◆ **WORK TASK A**:
What median maximum dose does the gamma knife radiosurgery abstract report?
◆ **WORK TASK B**:
Copy the gamma knife radiosurgery abstract from "Epub: Weller et" up to and including "(MS)-related trigeminal neuralgia.".
◆ **WORK TASK C**:
Resume the gamma knife radiosurgery abstract after its last sentence.

◆ **EXERCISE TEXT**:
Start of Block

Epub: Weller et al. Single-Institution Retrospective Series of Gamma Knife Radiosurgery in the Treatment of Multiple Sclerosis-Related Trigeminal Neuralgia: Factors that Predict Efficacy. Stereotact Funct Neurosurg. 2013 Nov 8;92(1):53-58.

Background: Gamma knife radiosurgery (GKRS) has been reported as a treatment option for multiple sclerosis (MS)-related trigeminal neuralgia.

Objective: To report the outcomes of a single-institution retrospective series of MS-related trigeminal neuralgia. 

Methods: Between 2002 and 2010, 35 patients with MS-related trigeminal neuralgia were treated with GKRS. The median maximum dose was 90 Gy. Data were analyzed to determine the response to GKRS and factors that may predict for efficacy.

Results: Of the 35 patients, 88% experienced pain at 3 months after GKRS. Kaplan-Meier estimates of 1-, 2- and 5-year freedom from pain relapse were 57, 57 and 52%, respectively. Numbness was experienced by 39% of patients after GKRS, though no patients reported bothersome numbness. Several differences were noted between how the MS-related variant responded to GKRS and what has previously been reported for idiopathic trigeminal neuralgia. These include the observations that development of post-GKRS numbness did not predict for treatment response (p = 0.62) and that dorsal root entry zone dose did not predict for freedom from pain relapse (odds ratio 1.01, p = 0.1). Active smoking predicted for freedom from pain relapse (odds ratio 67.4, p = 0.04).

End of Block

◆ **Pose landmark coordinates**:

Start of Block

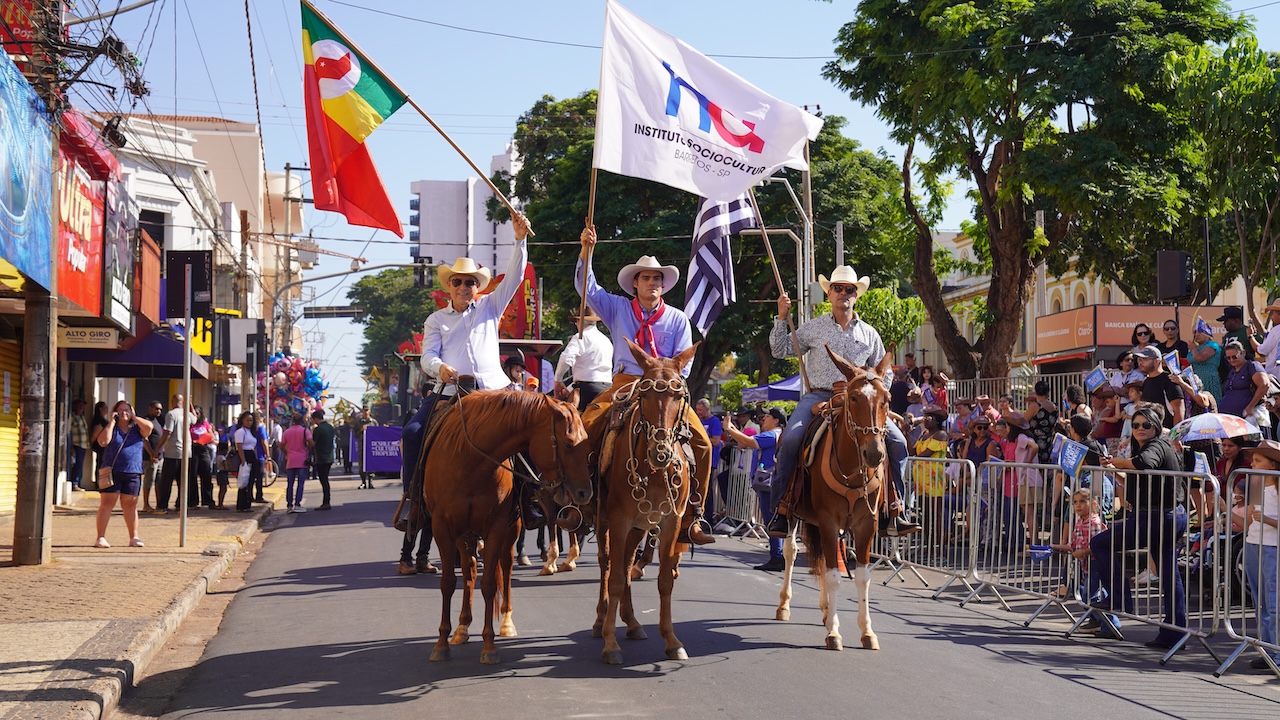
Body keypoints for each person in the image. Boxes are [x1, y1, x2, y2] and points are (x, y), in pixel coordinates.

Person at [574, 225, 715, 545]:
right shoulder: (617, 308)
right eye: (646, 278)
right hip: (626, 384)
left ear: (663, 286)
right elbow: (587, 289)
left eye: (657, 279)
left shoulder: (678, 319)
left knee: (704, 444)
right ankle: (581, 504)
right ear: (634, 283)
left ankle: (694, 516)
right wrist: (586, 251)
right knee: (586, 427)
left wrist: (671, 380)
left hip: (665, 390)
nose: (652, 283)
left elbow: (686, 360)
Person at [765, 264, 919, 538]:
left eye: (849, 289)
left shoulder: (869, 334)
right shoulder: (814, 327)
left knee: (897, 443)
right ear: (829, 293)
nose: (843, 293)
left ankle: (897, 510)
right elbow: (779, 350)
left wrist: (878, 400)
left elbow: (883, 374)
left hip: (861, 401)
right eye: (838, 288)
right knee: (790, 439)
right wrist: (781, 317)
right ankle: (782, 510)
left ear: (856, 295)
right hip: (820, 394)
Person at [1092, 403, 1188, 648]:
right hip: (1162, 515)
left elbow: (1145, 463)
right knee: (1168, 573)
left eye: (1145, 424)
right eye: (1135, 425)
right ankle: (1174, 634)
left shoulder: (1155, 446)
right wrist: (1115, 469)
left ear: (1156, 426)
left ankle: (1120, 600)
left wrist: (1118, 460)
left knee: (1100, 543)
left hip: (1157, 516)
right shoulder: (1149, 447)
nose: (1139, 429)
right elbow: (1138, 473)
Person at [1233, 439, 1280, 670]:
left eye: (1258, 460)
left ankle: (1276, 653)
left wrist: (1269, 520)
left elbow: (1266, 520)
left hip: (1273, 548)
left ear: (1273, 465)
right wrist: (1225, 508)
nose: (1252, 464)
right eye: (1253, 459)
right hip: (1253, 545)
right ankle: (1267, 648)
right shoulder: (1256, 485)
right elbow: (1246, 523)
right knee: (1259, 601)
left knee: (1272, 602)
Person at [724, 407, 785, 570]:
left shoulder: (772, 435)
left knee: (770, 520)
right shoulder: (779, 435)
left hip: (768, 482)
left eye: (768, 416)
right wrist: (734, 430)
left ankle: (777, 557)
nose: (764, 419)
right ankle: (779, 556)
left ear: (776, 420)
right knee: (776, 520)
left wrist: (729, 429)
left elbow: (748, 442)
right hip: (776, 481)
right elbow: (746, 440)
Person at [1052, 489, 1119, 633]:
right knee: (1086, 593)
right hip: (1086, 564)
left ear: (1093, 503)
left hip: (1097, 563)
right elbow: (1073, 544)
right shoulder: (1079, 522)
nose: (1078, 505)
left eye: (1082, 501)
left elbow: (1098, 546)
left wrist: (1083, 552)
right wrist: (1055, 546)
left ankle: (1110, 625)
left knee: (1092, 595)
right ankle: (1097, 620)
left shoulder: (1094, 523)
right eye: (1075, 502)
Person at [93, 400, 153, 548]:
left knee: (131, 505)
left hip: (133, 471)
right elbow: (103, 441)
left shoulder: (137, 429)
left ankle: (134, 537)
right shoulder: (111, 428)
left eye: (126, 410)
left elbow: (149, 427)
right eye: (120, 410)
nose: (123, 413)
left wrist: (134, 417)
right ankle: (100, 537)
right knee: (107, 504)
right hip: (112, 471)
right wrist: (112, 422)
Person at [554, 312, 614, 411]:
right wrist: (568, 389)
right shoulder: (606, 340)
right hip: (607, 389)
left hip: (586, 390)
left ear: (579, 321)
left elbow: (566, 359)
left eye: (576, 321)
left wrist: (558, 380)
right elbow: (589, 374)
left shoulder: (580, 337)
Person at [1221, 340, 1272, 437]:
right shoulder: (1232, 371)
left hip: (1250, 420)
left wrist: (1250, 406)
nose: (1231, 360)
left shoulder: (1252, 366)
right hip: (1233, 422)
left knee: (1255, 449)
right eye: (1228, 358)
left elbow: (1264, 385)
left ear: (1243, 353)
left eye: (1234, 356)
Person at [1133, 345, 1185, 429]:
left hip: (1167, 434)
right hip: (1150, 432)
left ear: (1157, 361)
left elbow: (1179, 410)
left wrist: (1175, 436)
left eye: (1145, 359)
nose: (1141, 363)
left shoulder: (1169, 380)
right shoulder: (1146, 381)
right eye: (1140, 359)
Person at [156, 394, 192, 512]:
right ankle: (181, 504)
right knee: (183, 481)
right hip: (186, 452)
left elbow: (167, 433)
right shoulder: (187, 414)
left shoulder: (171, 414)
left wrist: (157, 448)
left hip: (173, 452)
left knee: (166, 481)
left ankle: (163, 505)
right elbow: (196, 418)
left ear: (173, 401)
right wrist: (190, 403)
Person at [280, 412, 314, 512]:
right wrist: (308, 450)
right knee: (300, 483)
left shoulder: (287, 432)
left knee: (290, 484)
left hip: (290, 460)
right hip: (302, 460)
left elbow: (281, 445)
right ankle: (297, 504)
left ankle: (289, 505)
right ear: (301, 421)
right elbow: (311, 443)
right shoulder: (305, 431)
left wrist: (287, 452)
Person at [232, 412, 263, 512]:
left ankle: (248, 503)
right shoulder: (240, 432)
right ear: (242, 420)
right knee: (244, 481)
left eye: (251, 420)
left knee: (250, 481)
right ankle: (242, 505)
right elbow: (239, 447)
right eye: (247, 420)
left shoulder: (251, 432)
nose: (249, 422)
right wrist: (243, 460)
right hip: (244, 455)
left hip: (252, 455)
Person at [1026, 380, 1059, 464]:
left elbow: (1023, 421)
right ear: (1048, 392)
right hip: (1048, 442)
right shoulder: (1054, 406)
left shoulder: (1035, 406)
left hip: (1035, 443)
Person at [189, 405, 216, 509]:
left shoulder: (205, 424)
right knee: (192, 475)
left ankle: (208, 500)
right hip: (192, 449)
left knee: (206, 474)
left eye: (197, 413)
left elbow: (211, 436)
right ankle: (193, 501)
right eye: (193, 413)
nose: (195, 415)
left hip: (203, 449)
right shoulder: (189, 424)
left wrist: (203, 440)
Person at [141, 401, 165, 513]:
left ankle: (159, 504)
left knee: (159, 481)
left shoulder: (158, 421)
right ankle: (146, 504)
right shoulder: (146, 421)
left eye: (160, 409)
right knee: (149, 480)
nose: (158, 411)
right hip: (150, 457)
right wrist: (151, 454)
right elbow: (144, 439)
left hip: (160, 456)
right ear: (150, 408)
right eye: (156, 408)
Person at [1190, 324, 1223, 403]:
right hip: (1195, 380)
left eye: (1200, 332)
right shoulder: (1195, 347)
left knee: (1211, 403)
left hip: (1208, 379)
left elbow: (1200, 358)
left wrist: (1193, 349)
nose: (1196, 335)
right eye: (1195, 332)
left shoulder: (1212, 345)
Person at [311, 409, 335, 511]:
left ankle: (326, 502)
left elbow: (313, 444)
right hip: (329, 456)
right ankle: (326, 501)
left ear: (316, 419)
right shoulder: (330, 427)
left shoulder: (318, 429)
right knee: (325, 480)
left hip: (321, 458)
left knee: (323, 480)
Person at [68, 398, 89, 493]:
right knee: (77, 464)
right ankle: (74, 483)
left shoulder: (81, 417)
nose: (81, 408)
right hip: (76, 445)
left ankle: (77, 483)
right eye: (79, 406)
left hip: (83, 445)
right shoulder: (72, 417)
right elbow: (68, 432)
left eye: (83, 406)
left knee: (80, 464)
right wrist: (71, 445)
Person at [213, 425, 230, 509]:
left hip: (219, 473)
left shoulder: (217, 457)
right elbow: (225, 466)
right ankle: (220, 504)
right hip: (223, 473)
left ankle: (220, 503)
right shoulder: (222, 458)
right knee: (223, 489)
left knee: (223, 489)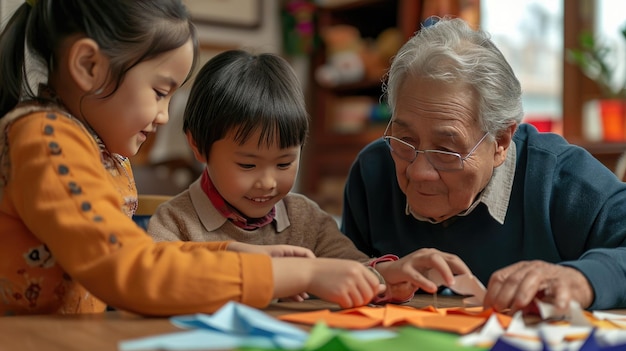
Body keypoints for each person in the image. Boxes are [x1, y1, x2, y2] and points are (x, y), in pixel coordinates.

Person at [0, 0, 387, 317]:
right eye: (159, 91)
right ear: (88, 66)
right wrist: (292, 274)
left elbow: (139, 256)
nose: (165, 115)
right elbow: (128, 269)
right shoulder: (48, 139)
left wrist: (228, 250)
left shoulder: (96, 149)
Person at [341, 16, 626, 313]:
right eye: (405, 140)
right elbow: (338, 276)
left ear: (501, 141)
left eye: (445, 150)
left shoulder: (562, 180)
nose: (418, 171)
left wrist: (582, 280)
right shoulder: (372, 172)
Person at [148, 49, 472, 304]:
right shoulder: (176, 222)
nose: (268, 182)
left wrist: (389, 274)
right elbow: (156, 282)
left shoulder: (306, 219)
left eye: (284, 163)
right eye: (247, 165)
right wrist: (285, 276)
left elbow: (351, 266)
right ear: (198, 146)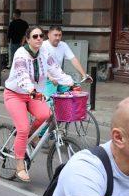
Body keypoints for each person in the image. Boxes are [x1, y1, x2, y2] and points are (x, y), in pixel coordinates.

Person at [4, 25, 76, 182]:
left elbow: (56, 70)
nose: (38, 39)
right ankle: (19, 166)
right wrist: (31, 89)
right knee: (22, 128)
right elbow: (22, 75)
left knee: (46, 115)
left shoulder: (45, 52)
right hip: (15, 94)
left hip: (33, 95)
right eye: (35, 36)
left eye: (41, 36)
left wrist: (71, 83)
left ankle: (31, 135)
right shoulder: (21, 54)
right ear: (28, 39)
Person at [41, 26, 88, 97]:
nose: (57, 38)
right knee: (49, 100)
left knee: (72, 93)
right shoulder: (42, 45)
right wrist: (50, 77)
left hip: (59, 76)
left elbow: (73, 59)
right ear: (48, 35)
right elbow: (39, 64)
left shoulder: (63, 45)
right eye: (55, 35)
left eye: (59, 35)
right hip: (46, 78)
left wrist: (84, 75)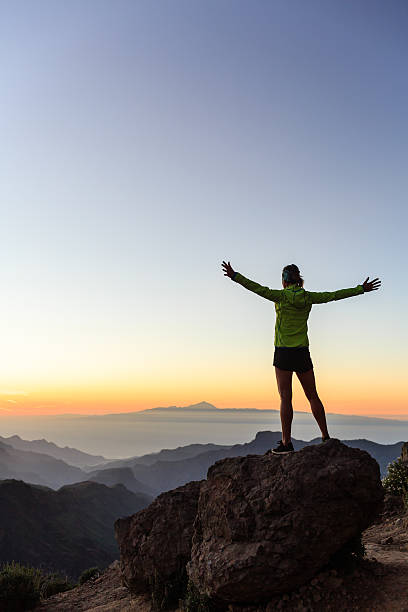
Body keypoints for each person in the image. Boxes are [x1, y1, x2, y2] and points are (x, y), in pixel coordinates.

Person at [221, 261, 381, 454]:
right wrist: (361, 289)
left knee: (285, 398)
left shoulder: (279, 296)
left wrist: (235, 276)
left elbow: (256, 288)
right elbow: (334, 295)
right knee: (312, 395)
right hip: (302, 352)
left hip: (283, 352)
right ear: (300, 280)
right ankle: (325, 437)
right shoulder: (309, 298)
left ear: (284, 281)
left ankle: (286, 443)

End of Block

◆ **WRITTEN REPLY A**:
90 Gy

◆ **WRITTEN REPLY B**:
Epub: Weller et al. Single-Institution Retrospective Series of Gamma Knife Radiosurgery in the Treatment of Multiple Sclerosis-Related Trigeminal Neuralgia: Factors that Predict Efficacy. Stereotact Funct Neurosurg. 2013 Nov 8;92(1):53-58.

Background: Gamma knife radiosurgery (GKRS) has been reported as a treatment option for multiple sclerosis (MS)-related trigeminal neuralgia.

◆ **WRITTEN REPLY C**:
Conclusion: GKRS is a viable noninvasive treatment option for MS-related trigeminal neuralgia.

About the author

Prof G

Professor of Neurology, Barts & The London. MS & Preventive Neurology thinker, blogger, runner, vegetable gardener, husband, father, cook and wine & food lover.


  • "Due to its severity I personally treat MS-related trigeminal neuralgia as a medical emergency and do everything I possibly can to get the pain under control. It is most often due to a demyelinating plaque or lesion in the root entry zone, i.e. the area where the trigeminal nerve enters the brain stem."

    I am questioning your description of the location of the lesion. From my understanding, the more 'typical' trigeminal neuralgia is from a blood vessel rubbing against and demyelinating the nerve at the root entry zone. In MS, the demyelination happens in the brainstem. I am not a neurologist but I have read a lot and studied a lot on this specific topic.

    Thank you for bringing this topic up. It's important to me as I suffered a great deal with this pain but I had no other typical symptoms of MS, so my pain was called 'idiopathic' and the neurologist I was seeing didn't bother to look at the MRI he ordered because he had already decided I didn't have MS. I have since been fortunate to view the images of my MRI with a neuroradiologist who was able to identify at least two lesions in my right pons.

    I agree that it is a medical emergency. When I finally found a neurologist willing to listen and believe me, things turned around for me. I had a balloon compression rhizotomy as it was the best choice for me with all three branches of my trigeminal nerve affected.

    • Jennifer the root entry zone refers to area of the pons where the roots penetrate the pons. You are correct in that the MS lesion can be anywhere along the central tract of nerve from the root entry zone. The vascular compression typically affects the nerve rootlets on the surface of the pons before they enter the pons or just after they enter the pons, which is why lifting the blood vessel off the pons relieves the pain. MS usually causes atypical TN; i.e. there is often some associated loss of sensation or other signs to suggest a central brain stem lesion.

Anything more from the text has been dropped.